_Texte source_
• • • •

Longtemps, je n’ai pas prêté attention aux attitudes sexistes. Je laissais passer, je naviguais autour. Cela m’a servi, à moi, dans ma carrière, mais les autres ? Récemment, j’ai pris cette décision très consciente – et ça me demande un réel travail – de réagir systématiquement à chaque propos et à chaque comportement sexiste. J’ai réalisé que quand je ne disais rien, ce silence envoyait le message que c’était autorisé.

Mais comment n’avez-vous pas perçu ce problème ?

Je ne suis pas douée en relations sociales. Enfant, je ne comprenais pas quand je devais prendre la parole dans une conversation. A l’inverse, j’ergotais longuement sans me rendre compte que j’ennuyais mon interlocuteur. C’est peut-être pour cette raison que je n’ai pas perçu à mon égard ce préjugé d’un succès scolaire moins élevé en maths parce que j’étais une fille. J’ai appris plus lentement que les autres les codes sociaux. Aujourd’hui encore, je ne décode pas l’implicite, les intentions des autres. Mon mari ( NDLR : Robert Calderbank, mathématicien à Duke, lui aussi) m’aide à décrypter les situations de communication que je n’ai pas saisies.

tout chercheur en mathématiques vous dira qu’il n’y a pas de différence entre les maths faites par une femme ou un homme.

Les maths feraient peur parce qu’elles seraient trop abstraites et serviraient d’étalon pour évaluer l’intelligence…

Mais l’instinct mathématique est très humain, très commun. Nous y sommes tellement habitués que nous n’y prêtons plus attention. Vous êtes tout à fait capable de constater des analogies dans des concepts et de les utiliser dans d’autres domaines. Par exemple, le concept de nombre : trois pommes, trois fleurs, trois voitures… Le point commun est le nombre trois. Vous admettez aussi que 12 et 13 sont très différents, parce qu’avec 12, on peut faire deux fois six, trois fois quatre, etc., mais pas avec 13, ni avec 17, parce que ce sont des nombres premiers. Ce que nous faisons tout le temps en mathématiques, nous nommons, nous décrivons leurs propriétés.

Que faudrait-il changer dans son enseignement ?

A l’école, les maths sont enseignées comme un livre de recettes, de façon très réglementée, très sèche. Mes étudiants de première année ont eux-mêmes des difficultés à sortir de ce recueil de recettes ! On drille les élèves à réussir des examens mais, au bout du compte, aucun n’aimera et n’aura compris les maths. Qu’aurez-vous saisi de la fantaisie et de la profondeur de la poésie si la leçon ne porte que sur les schémas des rimes ?

Vous souffrez d’une dépression chronique. Est-ce courant parmi les scientifiques de haut niveau ?

• • • •

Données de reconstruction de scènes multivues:

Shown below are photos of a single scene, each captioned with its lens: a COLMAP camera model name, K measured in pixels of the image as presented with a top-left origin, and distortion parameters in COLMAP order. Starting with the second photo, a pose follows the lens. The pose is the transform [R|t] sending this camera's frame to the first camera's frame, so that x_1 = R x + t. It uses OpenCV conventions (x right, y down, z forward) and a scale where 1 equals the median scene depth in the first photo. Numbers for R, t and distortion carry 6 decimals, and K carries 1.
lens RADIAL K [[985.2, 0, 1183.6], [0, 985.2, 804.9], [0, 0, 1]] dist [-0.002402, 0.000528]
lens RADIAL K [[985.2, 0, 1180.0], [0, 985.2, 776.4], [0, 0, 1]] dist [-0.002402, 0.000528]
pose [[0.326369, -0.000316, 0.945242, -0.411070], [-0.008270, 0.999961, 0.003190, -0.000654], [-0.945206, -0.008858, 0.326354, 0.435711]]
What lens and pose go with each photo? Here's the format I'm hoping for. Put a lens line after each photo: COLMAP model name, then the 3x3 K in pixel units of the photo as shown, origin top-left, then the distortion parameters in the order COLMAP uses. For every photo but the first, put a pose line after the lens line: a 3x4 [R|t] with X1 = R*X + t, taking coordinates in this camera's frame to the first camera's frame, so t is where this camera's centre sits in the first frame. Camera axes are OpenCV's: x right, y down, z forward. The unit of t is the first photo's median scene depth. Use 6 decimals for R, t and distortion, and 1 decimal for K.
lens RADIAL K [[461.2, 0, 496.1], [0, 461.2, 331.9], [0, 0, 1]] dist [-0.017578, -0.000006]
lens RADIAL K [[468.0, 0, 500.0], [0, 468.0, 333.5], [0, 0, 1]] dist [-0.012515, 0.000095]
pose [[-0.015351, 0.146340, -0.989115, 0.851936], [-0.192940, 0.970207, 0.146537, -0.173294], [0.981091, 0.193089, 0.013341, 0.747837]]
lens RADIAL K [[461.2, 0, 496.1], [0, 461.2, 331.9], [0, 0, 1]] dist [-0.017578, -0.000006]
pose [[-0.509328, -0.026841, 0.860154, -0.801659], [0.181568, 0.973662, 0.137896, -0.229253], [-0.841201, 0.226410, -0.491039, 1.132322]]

• • • •

_Consigne 1_
Énumérez toutes les choses comptées dans l'entretien pour illustrer « le concept de nombre ».
_Consigne 2_
Reprenez le passage de l'entretien allant de "Que faudrait-il changer" à "haut niveau ?" en remplaçant "poésie" par "musique".

_Réponse rédigée 1_
Les pommes, les fleurs et les voitures.

_Réponse rédigée 2_
Que faudrait-il changer dans son enseignement ?

A l’école, les maths sont enseignées comme un livre de recettes, de façon très réglementée, très sèche. Mes étudiants de première année ont eux-mêmes des difficultés à sortir de ce recueil de recettes ! On drille les élèves à réussir des examens mais, au bout du compte, aucun n’aimera et n’aura compris les maths. Qu’aurez-vous saisi de la fantaisie et de la profondeur de la musique si la leçon ne porte que sur les schémas des rimes ?

Vous souffrez d’une dépression chronique. Est-ce courant parmi les scientifiques de haut niveau ?